The past month, I have been through a whirlwind of emotions. I started a new job as a Resident Advisor for the freshman dorms at Marshall, I started my new nursing classes, I’m dealing with stress from the case, I have just recently filed an official complaint against Marshall’s Title IX coordinator for how horribly she treated me (which will be followed by multiple meetings with human resources and Marshall in order to carry out an investigation and have her demoted) I changed medication and I’m not sure that it is working very well, I’m trying to make working out a priority, and I’m also finding time to go home multiple times a week. Wow, that was a mouthful. I think I may be even more stressed now that I am reading that out loud. You would think that with all of this going on, I would be too exhausted to even think about anything but it’s really quite the opposite…
There is never a moment that my mind is at ease anymore. My thoughts circle around in my head a thousand miles a minute. I am constantly about school, work, and just life in general. Even when I try to sit down and just talk to God, my head is filled with other thoughts and I get so distracted and stressed that I can’t even pray right. For the past two nights I have sat alone in my dorm room and just cried. I have cried until my eyes are so puffy that I can’t see, until my head is pounding so strongly that I can’t think, and until my body feels so weak that I can’t move or breath. Although crying is a healthy emotion to express, it is starting to become such a burden. I have been invited to events with friends but I cannot muster up the strength to go because my body is just so exhausted from being stressed all day.
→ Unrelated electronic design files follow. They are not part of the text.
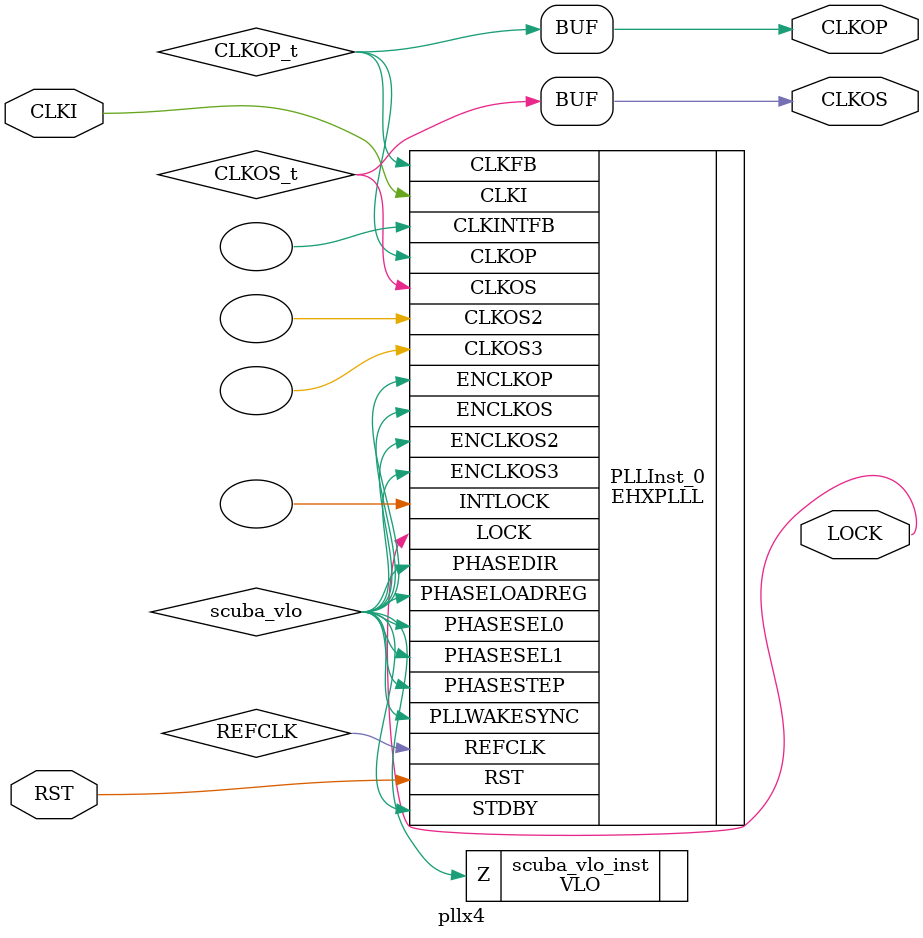
<source format=v>
/* Verilog netlist generated by SCUBA Diamond (64-bit) 3.3.0.109 */
/* Module Version: 5.6 */
/* C:\lscc\diamond\3.3_x64\ispfpga\bin\nt64\scuba.exe -w -n pllx4 -lang verilog -synth synplify -bus_exp 7 -bb -arch sa5p00m -type pll -fin 75 -fclkop 300 -fclkop_tol 0.0 -fclkos 300 -fclkos_tol 0.0 -phases 90 -phase_cntl STATIC -rst -lock -fb_mode 1 -fdc D:/DESKTOP/RD_WORK/rd1184/rd1184/source/verilog/ipexpress/ecp5/pix2byte_RGB888_2lane/pllx4/pllx4.fdc  */
/* Sun Dec 21 22:26:51 2014 */


`timescale 1 ns / 1 ps
module pllx4 (CLKI, RST, CLKOP, CLKOS, LOCK)/* synthesis syn_noprune=1 *//* synthesis NGD_DRC_MASK=1 */;// exemplar attribute pllx4 dont_touch true 
    input wire CLKI;
    input wire RST;
    output wire CLKOP;
    output wire CLKOS;
    output wire LOCK;

    wire REFCLK;
    wire CLKOS_t;
    wire CLKOP_t;
    wire scuba_vhi;
    wire scuba_vlo;

    VHI scuba_vhi_inst (.Z(scuba_vhi));

    VLO scuba_vlo_inst (.Z(scuba_vlo));

    defparam PLLInst_0.PLLRST_ENA = "ENABLED" ;
    defparam PLLInst_0.INTFB_WAKE = "DISABLED" ;
    defparam PLLInst_0.STDBY_ENABLE = "DISABLED" ;
    defparam PLLInst_0.DPHASE_SOURCE = "DISABLED" ;
    defparam PLLInst_0.CLKOS3_FPHASE = 0 ;
    defparam PLLInst_0.CLKOS3_CPHASE = 0 ;
    defparam PLLInst_0.CLKOS2_FPHASE = 0 ;
    defparam PLLInst_0.CLKOS2_CPHASE = 0 ;
    defparam PLLInst_0.CLKOS_FPHASE = 4 ;
    defparam PLLInst_0.CLKOS_CPHASE = 1 ;
    defparam PLLInst_0.CLKOP_FPHASE = 0 ;
    defparam PLLInst_0.CLKOP_CPHASE = 1 ;
    defparam PLLInst_0.PLL_LOCK_MODE = 0 ;
    defparam PLLInst_0.CLKOS_TRIM_DELAY = 0 ;
    defparam PLLInst_0.CLKOS_TRIM_POL = "FALLING" ;
    defparam PLLInst_0.CLKOP_TRIM_DELAY = 0 ;
    defparam PLLInst_0.CLKOP_TRIM_POL = "FALLING" ;
    defparam PLLInst_0.OUTDIVIDER_MUXD = "DIVD" ;
    defparam PLLInst_0.CLKOS3_ENABLE = "DISABLED" ;
    defparam PLLInst_0.OUTDIVIDER_MUXC = "DIVC" ;
    defparam PLLInst_0.CLKOS2_ENABLE = "DISABLED" ;
    defparam PLLInst_0.OUTDIVIDER_MUXB = "DIVB" ;
    defparam PLLInst_0.CLKOS_ENABLE = "ENABLED" ;
    defparam PLLInst_0.OUTDIVIDER_MUXA = "DIVA" ;
    defparam PLLInst_0.CLKOP_ENABLE = "ENABLED" ;
    defparam PLLInst_0.CLKOS3_DIV = 1 ;
    defparam PLLInst_0.CLKOS2_DIV = 1 ;
    defparam PLLInst_0.CLKOS_DIV = 2 ;
    defparam PLLInst_0.CLKOP_DIV = 2 ;
    defparam PLLInst_0.CLKFB_DIV = 4 ;
    defparam PLLInst_0.CLKI_DIV = 1 ;
    defparam PLLInst_0.FEEDBK_PATH = "CLKOP" ;
    EHXPLLL PLLInst_0 (.CLKI(CLKI), .CLKFB(CLKOP_t), .PHASESEL1(scuba_vlo), 
        .PHASESEL0(scuba_vlo), .PHASEDIR(scuba_vlo), .PHASESTEP(scuba_vlo), 
        .PHASELOADREG(scuba_vlo), .STDBY(scuba_vlo), .PLLWAKESYNC(scuba_vlo), 
        .RST(RST), .ENCLKOP(scuba_vlo), .ENCLKOS(scuba_vlo), .ENCLKOS2(scuba_vlo), 
        .ENCLKOS3(scuba_vlo), .CLKOP(CLKOP_t), .CLKOS(CLKOS_t), .CLKOS2(), 
        .CLKOS3(), .LOCK(LOCK), .INTLOCK(), .REFCLK(REFCLK), .CLKINTFB())
             /* synthesis FREQUENCY_PIN_CLKOS="300.000000" */
             /* synthesis FREQUENCY_PIN_CLKOP="300.000000" */
             /* synthesis FREQUENCY_PIN_CLKI="75.000000" */
             /* synthesis ICP_CURRENT="9" */
             /* synthesis LPF_RESISTOR="8" */;

    assign CLKOS = CLKOS_t;
    assign CLKOP = CLKOP_t;


    // exemplar begin
    // exemplar attribute PLLInst_0 FREQUENCY_PIN_CLKOS 300.000000
    // exemplar attribute PLLInst_0 FREQUENCY_PIN_CLKOP 300.000000
    // exemplar attribute PLLInst_0 FREQUENCY_PIN_CLKI 75.000000
    // exemplar attribute PLLInst_0 ICP_CURRENT 9
    // exemplar attribute PLLInst_0 LPF_RESISTOR 8
    // exemplar end

endmodule

</source>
The point of me telling you this is not for you to feel pity for me but to understand this… It is okay to ask for help. It is okay to tell someone no. It is okay to take a mental break every now and then. This past therapy session, my counselor talked a lot about self care. She told me that I don’t always have to be “the helper”. I once had an EX-FRIEND (emphasis on the ex because this is one thing that ended our friendship) say to me that all I do is care about myself. She told me that I never put others first and I make it all about me. When she said this to me, something clicked. That is literally the complete opposite of what I do. It’s so difficult for me to ask for help because I don’t want to burden people with my issues. I an RA for crying out loud, all I do is fix people’s problems. I did not report my rape to the police in order to help myself. It doesn’t benefit me at all. I was already raped and I can’t change that. But what I can do is protect girls that would have been Chase’s future victims.
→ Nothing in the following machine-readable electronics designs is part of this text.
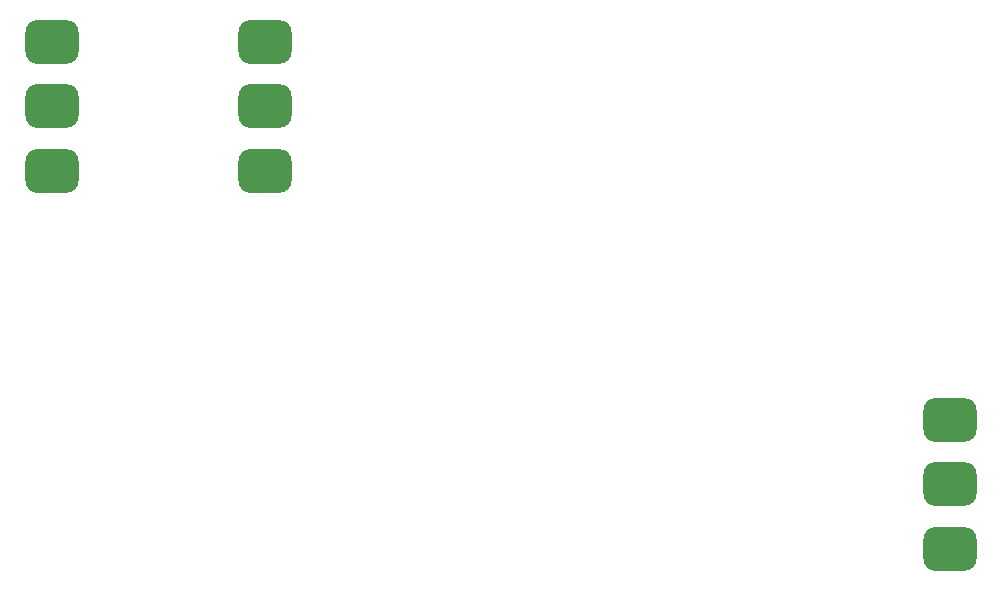
<source format=gts>
G04*
G04 #@! TF.GenerationSoftware,Altium Limited,Altium Designer,20.1.14 (287)*
G04*
G04 Layer_Color=8388736*
%FSLAX25Y25*%
%MOIN*%
G70*
G04*
G04 #@! TF.SameCoordinates,7EF2F56A-1C26-44AA-8ACF-2970D4F7F29B*
G04*
G04*
G04 #@! TF.FilePolarity,Negative*
G04*
G01*
G75*
G04:AMPARAMS|DCode=13|XSize=177.48mil|YSize=145.98mil|CornerRadius=41.5mil|HoleSize=0mil|Usage=FLASHONLY|Rotation=0.000|XOffset=0mil|YOffset=0mil|HoleType=Round|Shape=RoundedRectangle|*
%AMROUNDEDRECTD13*
21,1,0.17748,0.06299,0,0,0.0*
21,1,0.09449,0.14598,0,0,0.0*
1,1,0.08299,0.04724,-0.03150*
1,1,0.08299,-0.04724,-0.03150*
1,1,0.08299,-0.04724,0.03150*
1,1,0.08299,0.04724,0.03150*
%
%ADD13ROUNDEDRECTD13*%
D13*
X559055Y147402D02*
D03*
Y125984D02*
D03*
Y104567D02*
D03*
X330709Y273386D02*
D03*
Y251969D02*
D03*
Y230551D02*
D03*
X259842Y273386D02*
D03*
Y251969D02*
D03*
Y230551D02*
D03*
M02*

</source>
In all of this, constantly being there for everyone else and not letting anyone be there for me is absolutely exhausting. So don’t feel guilty asking for help. Don’t feel guilty for not taking the extra shift at work and taking a nap instead. Don’t feel guilty for taking care of yourself. If you think about it, are you really helping people to the best of your ability if you are not well rested yourself? God calls us to rest. He wants us to recharge so that we have the strength to carry on His will the next day. So take that day off, go get a massage, and rest. You deserve it.